Exercise:
Reproduce every one of the rows below word for word, leaving out the pictures.

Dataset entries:

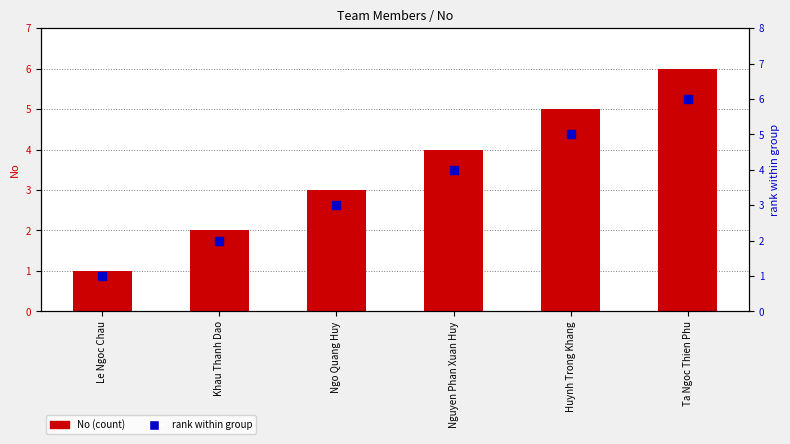

At how many categories does at least one series exceed 3?

3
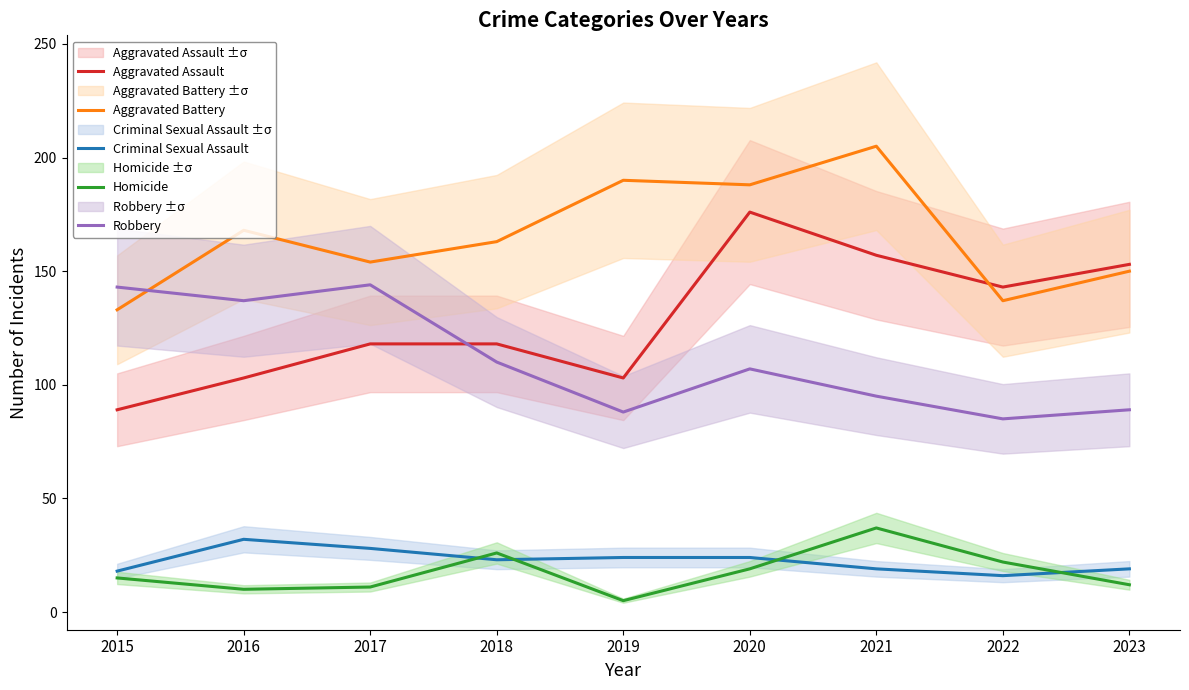

What is the difference between the maximum and minimum values in the Aggravated Assault series?

87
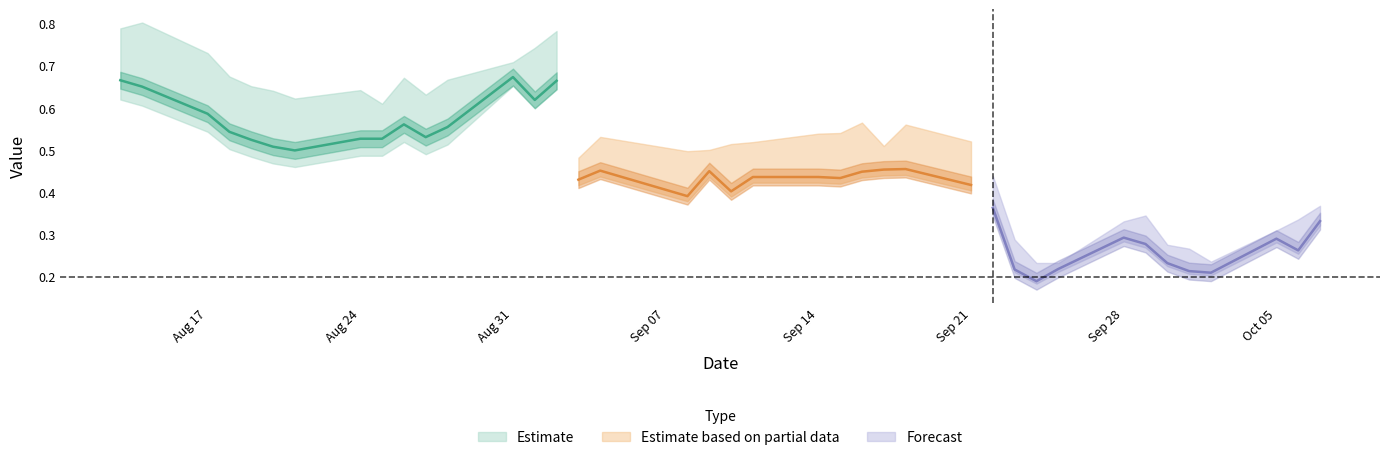

Is it true that close equals 0.5 at 25?

True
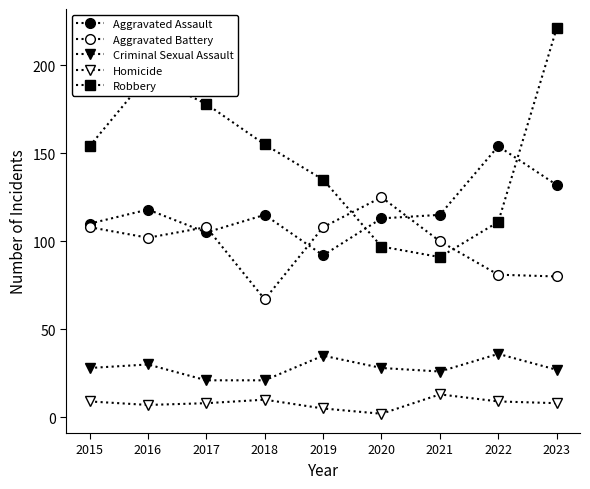

Is this an area chart (filled region under the line)?

No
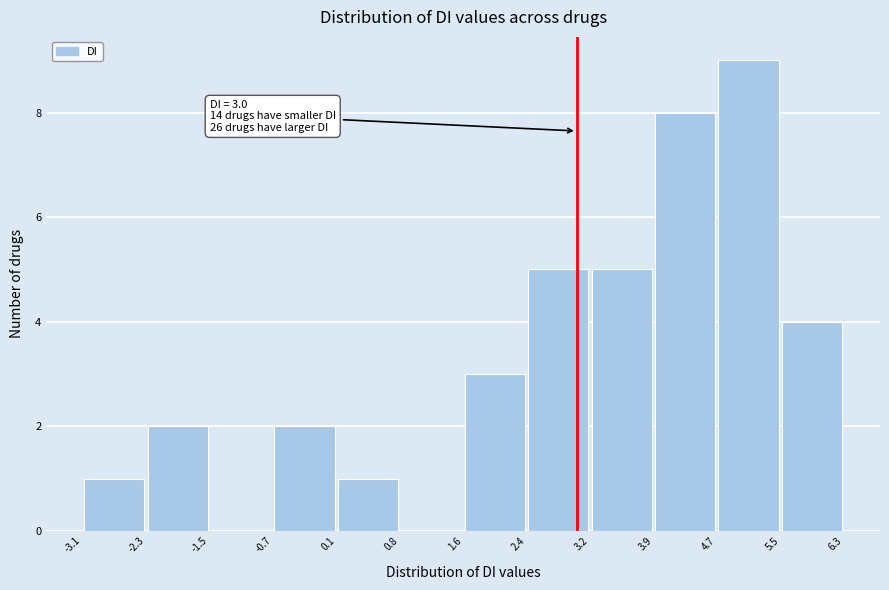

Which range on the x-axis has the tallest bar?

4.7 to 5.5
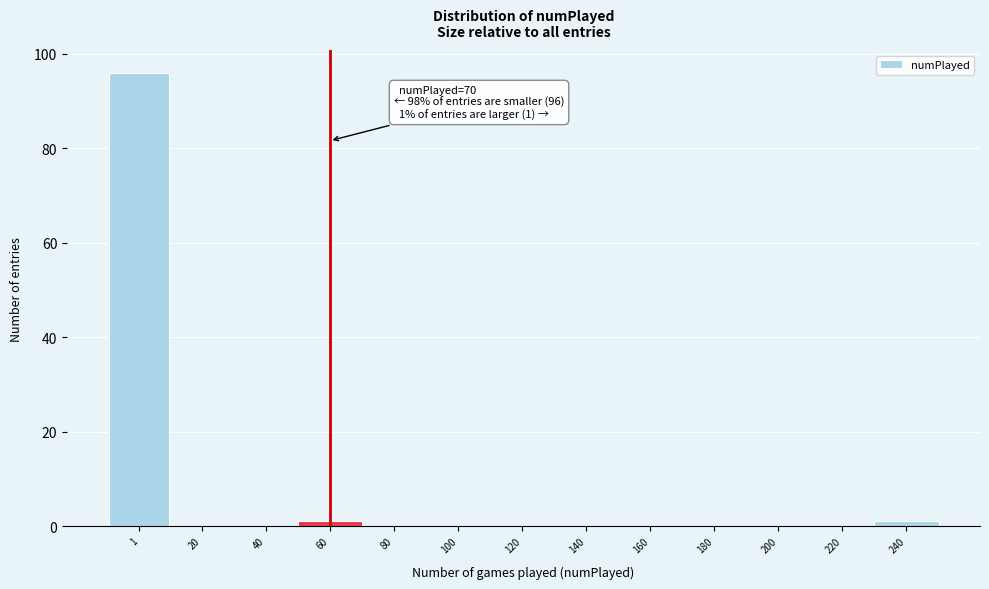

Reading right to left, what are all the values shown in this chart?

240=1	220=0	200=0	180=0	160=0	140=0	120=0	100=0	80=0	60=1	40=0	20=0	1=96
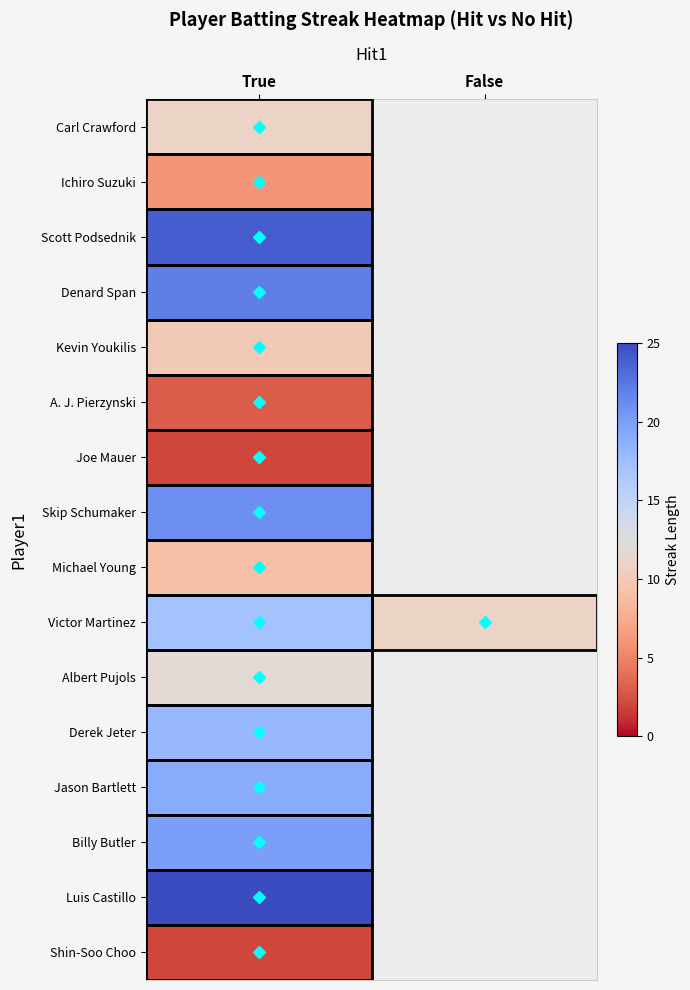

What is the minimum value shown in the chart?

2.0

Completed task:
At how many categories does at least one series exceed 3?

3

What is the difference between the maximum and minimum values in the Aggravated Assault series?

87

Is it true that close equals 0.5 at 25?

True

Is this an area chart (filled region under the line)?

No

Which range on the x-axis has the tallest bar?

4.7 to 5.5

Reading right to left, what are all the values shown in this chart?

240=1	220=0	200=0	180=0	160=0	140=0	120=0	100=0	80=0	60=1	40=0	20=0	1=96

What is the minimum value shown in the chart?

2.0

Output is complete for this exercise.